- Born: Daniel Tom Lerner October 30, 1917 Brooklyn, NY
- Died: May 1, 1980 (aged 62)
- Education: B.A., New York University Ph.D., New York University
- Occupations: Writer, Academic
- Writing career
- Language: English
- Notable work: The Passing of Traditional Society: Modernizing the Middle East

= Daniel Lerner =

American scholar (1917–1980)

Daniel Lerner (1917–1980) was an American scholar and writer known for his studies on modernization theory. Lerner's study of Balgat Turkey played a critical role in shaping American ideas about the use of mass media and US cultural products to promote economic and social development in post-colonial nations. In 1958, he wrote the seminal book The Passing of Traditional Society: Modernizing the Middle East. Scholars have argued that the research project that formed the basis of the book emerged from intelligence requirements in the US government, and was a result of the contract between the Office of International Broadcasting and Columbia University.

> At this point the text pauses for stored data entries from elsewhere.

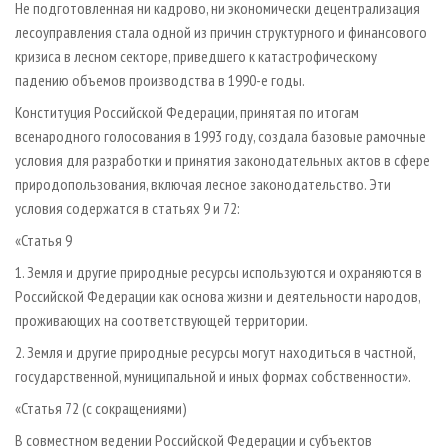
Не подготовленная ни кадрово, ни экономически децентрализация
лесоуправления стала одной из причин структурного и финансового
кризиса в лесном секторе, приведшего к катастрофическому
падению объемов производства в 1990-е годы.
Конституция Российской Федерации, принятая по итогам
всенародного голосования в 1993 году, создала базовые рамочные
условия для разработки и принятия законодательных актов в сфере
природопользования, включая лесное законодательство. Эти
условия содержатся в статьях 9 и 72:
«Статья 9
1. Земля и другие природные ресурсы используются и охраняются в
Российской Федерации как основа жизни и деятельности народов,
проживающих на соответствующей территории.
2. Земля и другие природные ресурсы могут находиться в частной,
государственной, муниципальной и иных формах собственности».
«Статья 72 (с сокращениями)
В совместном ведении Российской Федерации и субъектов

He, along with Wilbur Schramm and Everett Rogers, were influential in launching the study and practice of media development and development communication.

== Education ==
Lerner obtained his doctorate from New York University in 1948, submitting a dissertation about the conduct of psychological warfare against Germany during the time between D-Day and VE-Day, which was published as Sykewar (1949).

== Career ==
Lerner was Ford Professor of Economics at the Massachusetts institute of Technology (MIT). He became a visiting professor of economics and social sciences at MIT for three years starting in 1953, an associate professor of economics in 1956, and a full professor of economics and political science in 1958. He became a Life Fellow of the International Institute of Arts and Letters in 1962, and retired from teaching in 1976.

== Criticism ==
In his book Sykewar, Lerner writes,"In its 'cold war' with Soviet Union... The United States is offering mainly dollars... to produce more 'good things of life'... Should it turn out that... the 'good things' we offer are not adequate competition against the 'better world' offered by Soviets, we shall need some new policy decisions... Here we shall need to consult the intelligence specialists (the social scientists) and the communication specialist (the propagandist) - rather than or in addition to the diplomat, the economist and the soldier"Lerner's involvement in the Bureau of Applied Social Research project that Traditional Society was based on has been criticized to be violating ethical considerations of research. The research was conducted as a field survey in Turkey, Greece, Germany, Lebanon, Israel, Syria, Egypt, Iraq, Iran & Jordan, with special focus on Turkey. In all, 1600 interviews were used for the book. Samarajiva writes that even though the original purpose of research had been said to be about empathy and media participation, many of the questions in the survey had to do with foreign radio broadcast and sentiments regarding US, UK and USSR. The questionnaire consisted of 9 questions about movies, 17 about newspapers and 49 about radio. Of the 49 questions about radio, 23 were about foreign broadcasting. In fact, Samarajiva writes that,"A restricted document from the Program Evaluation Branch, International Broadcasting Division, Department of State, titled 'Projected Research Plans' and issued prior to the actual research, lists the questions Voice of America was interested in having asked. These questions had corresponding questions in the BASR project as well."He, therefore, argues that BASR research formed the basis to find target audiences for Voice of America. According to the ethics of research as outlined by Ithiel de Sola Pool, the research project did not adequately concern itself with ethics of research. The researchers did not:

- fully disclose the sponsors of the research in their host countries,
- fully reveal to the native researchers the purposes of the research,
- adequately publish the results of the research in the host countries,
- ensure the safety of the researchers involved

==Works==
- Daniel Lerner (1958) The Passing of Traditional Society: Modernizing the Middle East. New York: Free Press.
- Daniel Lerner. (1972) Communication for Development Administration in Southeast Asia. Asia Society—SEADAG.
- Schramm, Wilbur., & Lerner, David. (Eds.). (1976). Communication and change: The last ten years and the next. Honolulu, HI: University of Hawaii Press.
- Lerner, Daniel, Lyle M. Nelson, and Wilbur Lang Schramm. (1977) Communication Research: A Half-Century Appraisal. Published for the East-West Center by University Press of Hawaii.
- Lasswell, Harold Dwight, Daniel Lerner, and Hans Speier. The Symbolic Instrument in Early Times. East-West Center, 1979.